The loss denied the P-Nats a chance to even their season record, instead, the Potomac Nine are 3-5 — three games behind the 6-2 Hillcats in the Carolina League’s Northern Division.

Matt Grace (1-0, 1.80) gets the start this afternoon with 21-year-old Aaron Northcraft (1-0, 1.59) taking the hill for Lynchburg.

Apr 142012
 

With four walks and five runs in the first inning, Potomac took advantage of Lynchburg’s wildness to score five runs and built a 7-0 lead as the P-Nats cruised to an 11-4 win in the home opener.

The worry, of course, is that when a pitcher struggles like Ronan Pacheco did at the start is that a lucky break will enable him to survive. Walks to Michael Taylor, Blake Kelso, and Justin Bloxom loaded the bases with one out for Kevin Keyes. One sharp ground ball could end the threat.
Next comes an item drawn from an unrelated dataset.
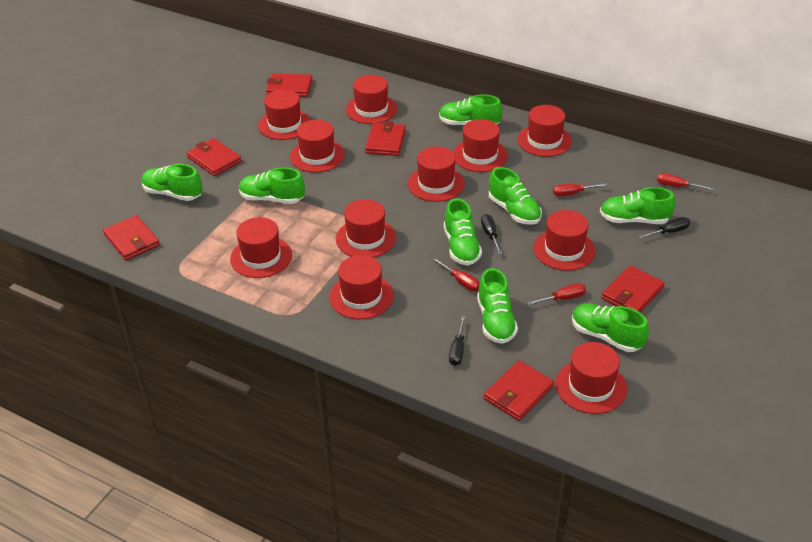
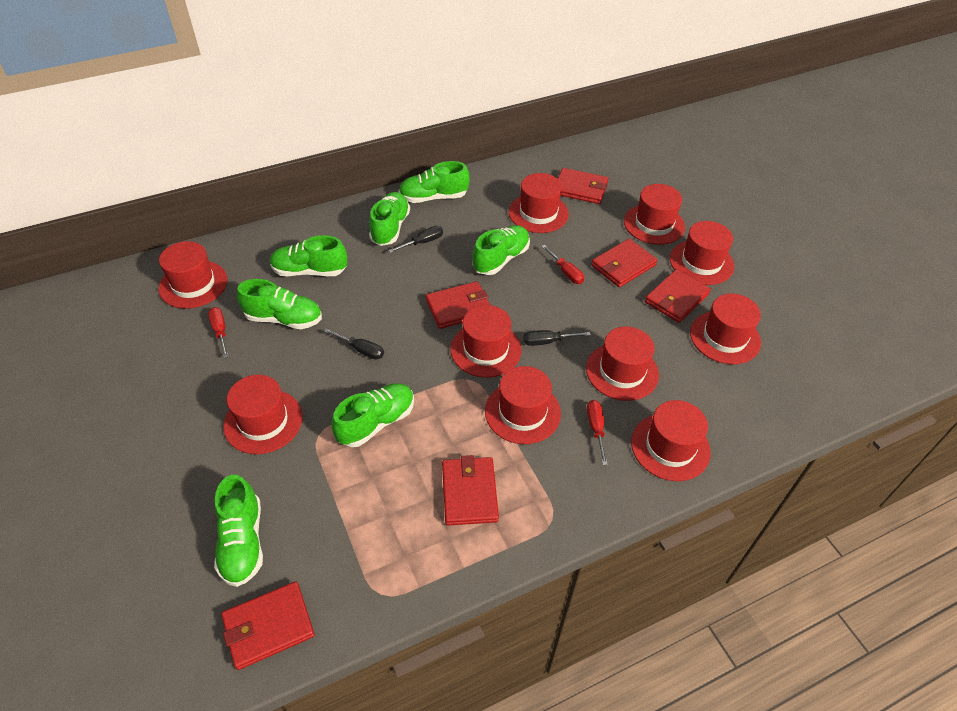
green shoe: 8 -> 7
red hat: 11 -> 10
red screwdriver: 4 -> 3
Instead, a 10-foot swinging bunt that Pacheco couldn’t field cleanly, as the catcher had to leave home plate and throw out Keyes for the second out and the first Potomac run. But there were still two out and the big inning could be stopped.
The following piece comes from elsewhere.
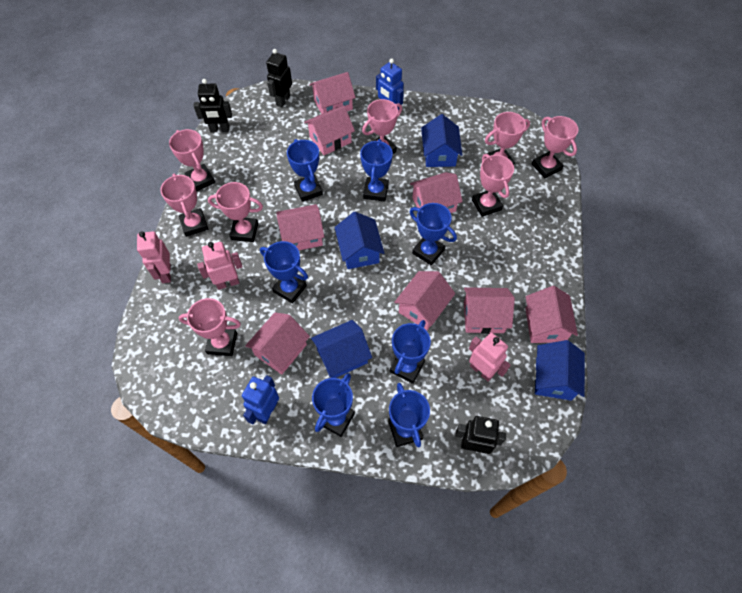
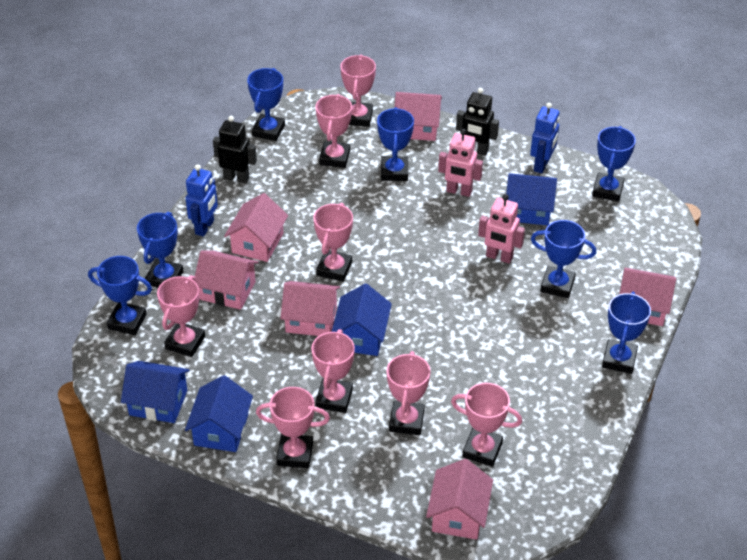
black robot: 3 -> 2
pink house: 8 -> 6
pink robot: 3 -> 2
No such luck for Pacheco on this Friday the 13th.

The “Groovin’ Aruban” (Randolph Oduber) followed with a single up the middle to score two more. SS Nick Ahmed got to it but couldn’t knock it down. After another walk to doorstop catcher James Skelton, Adrian Sanchez doubled in Oduber and Skelton to extend the lead to 5-0. Francisco Soriano grounded out to end the inning: nine batters up, four walks, two hits, one left on.

Meanwhile, P-Nats starter Bobby Hansen worked around his miscues in the early going. A one-out double in the first. A hit batsmen and a walk with two out in the second.

Veteran catcher Evan Gattis worked a walk from Hansen in the first but hammered him for a solo shot in the third. Evan Salcedo blasted a double over Michael Taylor’s head. On another night, one that wasn’t in the low-to-mid-50s after sundown, it might have went out. If there’s one troubling aspect to this start, it’s that five of the eight hits he gave up were for extra bases.

Still, after getting knocked from the box after two in his first outing by these Hillcats, Hansen lasted six innings and gave up three runs on the eight hits and three walks and struck out three for his first win of the season. The defense came up big in his final inning with Skelton scampering up the line to swipe a tag on throw from Taylor for the second out of the inning and Soriano ranging deep in the hole to gun down a runner at second to end the inning.

Until the seventh inning, Lynchburg was still outhitting Potomac. The lead was still comfortable, but Kevin Keyes made the outcome all but certain with a three-run shot off the top tier of billboards in right-centerfield. An impressive shot on its own, never mind on a cold night.

Wilson Eusebio pitched the seventh and eighth innings, retiring six batters but walking three. Josh Smoker worked the ninth, but fell victim to his own wildness, uncorking a wild pitch on a strikeout to the leadoff batter then hitting a batter after erasing that mistake with double play ball. Salcedo struck for another double for the fourth and final Hillcat run.

The three-game series continues tonight with Adam Olbrychowski slated to pitch for Potomac against Lynchburg’s J.R. Graham.